The letters keep coming, sometimes 20 a month asking for Dennis Gaubatz's autograph. Sometimes it's a football card that the old Colt receives. More often, it's the cover of one of the three national magazines on which Gaubatz appeared in his five years as the rugged middle linebacker on Baltimore's ballyhooed defense of the 1960s.
"My gawd, I have no idea. But they just don't stop," said Gaubatz, 73, from his home in West Columbia, Texas. When a California firm offered to manage the signings, he declined.
"I've never charged fans for autographs and I'm not about to start," he said.
Thrust into the spotlight in 1965, when acquired by the Colts to replace the retired Bill Pellington, Gaubatz never flinched. At 25, the former LSU star immediately became the defensive signal caller for a team that would win an NFL championship and three division titles in the next four years.
"Our defense put a lot of zeros on the board back then," he said. But 44 years later, the Super Bowl loss still sticks in his craw.
"It's like a hit in the stomach that you never get rid of," he once said.
Gaubatz did sack Jets' quarterback Joe Namath on a blitz, one of the few things Baltimore did right that day.
"As good as we were, the game had to be rigged," he said. "It wasn't on the up-and-up and you'll never tell me different."
Nor can Gaubatz explain how a player who made the cover of Sports Illustrated twice (1965 and 1968) and Life (1968) never made the Pro Bowl.

----

Required actions:
A) Answer these questions using the article on Dennis Gaubatz:
(i) How old is Gaubatz?
(ii) Which retired player was Gaubatz acquired to replace?
(iii) Which Jets quarterback did Gaubatz sack on a blitz?
B) Decide whether each statement agrees with the article on Dennis Gaubatz. Answer yes or no, and quote the words from the article that settle it.
(i) Gaubatz charges fans for his autograph.
(ii) Gaubatz was 25 when he became the Colts' defensive signal caller.
(iii) Gaubatz made the Pro Bowl.
C) Proceed with the article on Dennis Gaubatz, picking up after its final sentence.

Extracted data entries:

----

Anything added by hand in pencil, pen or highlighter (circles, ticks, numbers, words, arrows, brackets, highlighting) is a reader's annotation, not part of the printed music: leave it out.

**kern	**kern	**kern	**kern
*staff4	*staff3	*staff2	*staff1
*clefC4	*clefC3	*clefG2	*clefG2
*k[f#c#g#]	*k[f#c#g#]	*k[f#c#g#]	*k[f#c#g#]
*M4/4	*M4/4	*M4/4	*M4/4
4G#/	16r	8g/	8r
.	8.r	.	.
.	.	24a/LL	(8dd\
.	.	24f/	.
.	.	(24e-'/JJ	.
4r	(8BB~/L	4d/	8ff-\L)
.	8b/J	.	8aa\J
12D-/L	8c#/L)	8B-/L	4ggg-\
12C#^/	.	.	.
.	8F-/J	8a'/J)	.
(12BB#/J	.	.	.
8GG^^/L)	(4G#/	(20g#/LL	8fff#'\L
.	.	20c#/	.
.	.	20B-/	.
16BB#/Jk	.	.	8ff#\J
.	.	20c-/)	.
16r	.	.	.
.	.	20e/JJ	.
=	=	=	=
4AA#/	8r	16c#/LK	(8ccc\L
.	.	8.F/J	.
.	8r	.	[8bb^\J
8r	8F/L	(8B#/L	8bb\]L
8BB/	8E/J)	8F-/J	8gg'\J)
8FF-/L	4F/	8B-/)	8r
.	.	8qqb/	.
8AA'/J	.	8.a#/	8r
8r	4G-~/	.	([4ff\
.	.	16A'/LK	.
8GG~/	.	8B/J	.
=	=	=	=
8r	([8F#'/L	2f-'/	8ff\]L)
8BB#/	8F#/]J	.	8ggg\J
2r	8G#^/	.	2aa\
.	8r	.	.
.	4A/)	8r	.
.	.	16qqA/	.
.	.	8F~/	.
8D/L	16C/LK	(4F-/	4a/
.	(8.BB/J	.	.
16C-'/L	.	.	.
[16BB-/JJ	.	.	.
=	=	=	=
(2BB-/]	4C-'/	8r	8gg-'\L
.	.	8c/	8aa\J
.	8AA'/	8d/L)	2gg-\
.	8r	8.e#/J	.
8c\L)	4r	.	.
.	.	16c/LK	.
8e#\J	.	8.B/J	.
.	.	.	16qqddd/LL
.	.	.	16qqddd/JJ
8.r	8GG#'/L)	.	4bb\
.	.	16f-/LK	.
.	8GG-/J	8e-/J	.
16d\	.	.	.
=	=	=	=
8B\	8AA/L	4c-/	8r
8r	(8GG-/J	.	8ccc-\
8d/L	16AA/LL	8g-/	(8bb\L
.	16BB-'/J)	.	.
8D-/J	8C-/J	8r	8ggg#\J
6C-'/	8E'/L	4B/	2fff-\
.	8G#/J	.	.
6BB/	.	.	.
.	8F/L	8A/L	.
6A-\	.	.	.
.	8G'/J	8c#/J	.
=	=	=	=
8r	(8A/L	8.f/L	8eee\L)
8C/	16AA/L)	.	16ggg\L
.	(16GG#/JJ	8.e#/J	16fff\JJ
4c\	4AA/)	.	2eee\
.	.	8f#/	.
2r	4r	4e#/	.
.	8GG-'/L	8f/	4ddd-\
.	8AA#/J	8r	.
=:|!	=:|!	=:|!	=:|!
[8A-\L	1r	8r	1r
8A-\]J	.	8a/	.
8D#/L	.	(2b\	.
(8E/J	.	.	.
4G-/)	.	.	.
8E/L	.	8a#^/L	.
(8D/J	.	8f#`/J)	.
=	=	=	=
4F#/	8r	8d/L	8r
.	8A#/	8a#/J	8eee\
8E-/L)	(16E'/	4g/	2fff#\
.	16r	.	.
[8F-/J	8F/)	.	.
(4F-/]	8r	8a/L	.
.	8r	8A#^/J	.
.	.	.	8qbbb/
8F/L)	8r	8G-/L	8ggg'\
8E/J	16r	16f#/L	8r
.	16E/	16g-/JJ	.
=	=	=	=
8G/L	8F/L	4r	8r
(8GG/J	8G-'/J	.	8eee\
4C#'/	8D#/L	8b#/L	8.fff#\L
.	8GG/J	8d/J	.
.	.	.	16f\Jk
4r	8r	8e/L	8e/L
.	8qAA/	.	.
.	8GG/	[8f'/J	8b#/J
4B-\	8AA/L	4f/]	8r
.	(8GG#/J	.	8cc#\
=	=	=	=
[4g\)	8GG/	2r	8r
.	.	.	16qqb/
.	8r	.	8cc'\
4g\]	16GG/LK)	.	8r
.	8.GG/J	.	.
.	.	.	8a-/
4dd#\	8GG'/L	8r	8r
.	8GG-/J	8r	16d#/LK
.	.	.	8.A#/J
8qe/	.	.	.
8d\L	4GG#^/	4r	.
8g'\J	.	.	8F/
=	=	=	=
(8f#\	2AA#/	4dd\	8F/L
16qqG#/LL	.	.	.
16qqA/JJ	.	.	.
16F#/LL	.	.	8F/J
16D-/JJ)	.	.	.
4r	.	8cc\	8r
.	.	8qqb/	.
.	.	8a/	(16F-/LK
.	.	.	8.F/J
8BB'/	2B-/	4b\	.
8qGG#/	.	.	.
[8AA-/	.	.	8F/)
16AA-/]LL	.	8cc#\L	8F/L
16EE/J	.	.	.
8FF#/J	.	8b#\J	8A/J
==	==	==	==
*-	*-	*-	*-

----

Solved tasks:
A)
(i) 73
(ii) Bill Pellington
(iii) Joe Namath

B)
(i) No: "I've never charged fans for autographs and I'm not about to start"
(ii) Yes: "At 25, the former LSU star immediately became the defensive signal caller"
(iii) No: "never made the Pro Bowl"

C)
"That, I don't understand," he said. "I wasn't a showboat. I was brought up to do my job, to take the praises when they come but not to ask for them.
"As the saying goes, if life gives you a Tootsie Roll, you eat it. If it gives you a Cadillac, you drive it.
"All I got were the Tootsie Rolls."
Not that he's complaining. The deal that brought Gaubatz from the Detroit Lions in exchange for aptly-named running back Joe Don Looney suited him all around. He bought a Sunoco station on Edison Highway and banded with the tight-knit team.
"In Detroit, after a game, players scattered like quail. In Baltimore, everyone was one big family," he said. "We'd all meet up at Artie Donovan's Country Club, or Pellington's restaurant, or Johnny Unitas' Golden Arm, or maybe we'd make the rounds of all three. There were liable to be 30 players there."
In 1968, Baltimore poet Ogden Nash celebrated the Colts' Super Bowl run by saluting the players in verse. The cover of Life shows an airborne Gaubatz set to pounce like a lion on a PBS special. Of the linebacker, Nash wrote:
Look at Number 53 / Dennis Gaubatz, that is he / looming 10 feet tall or taller / above the Steelers' signal caller / Since Gaubatz acts like this on Sunday / I'll do my quarterbacking Monday.
Two years later, miffed at losing his job to Mike Curtis, Gaubatz requested a trade to Washington but was cut by the Redskins and quit the game. Now retired from a construction job with Dow Chemical, he lives in the town he grew up in with his wife, Carolyn. Married 54 years, they have four children, eight grandchildren and five great-grandchildren.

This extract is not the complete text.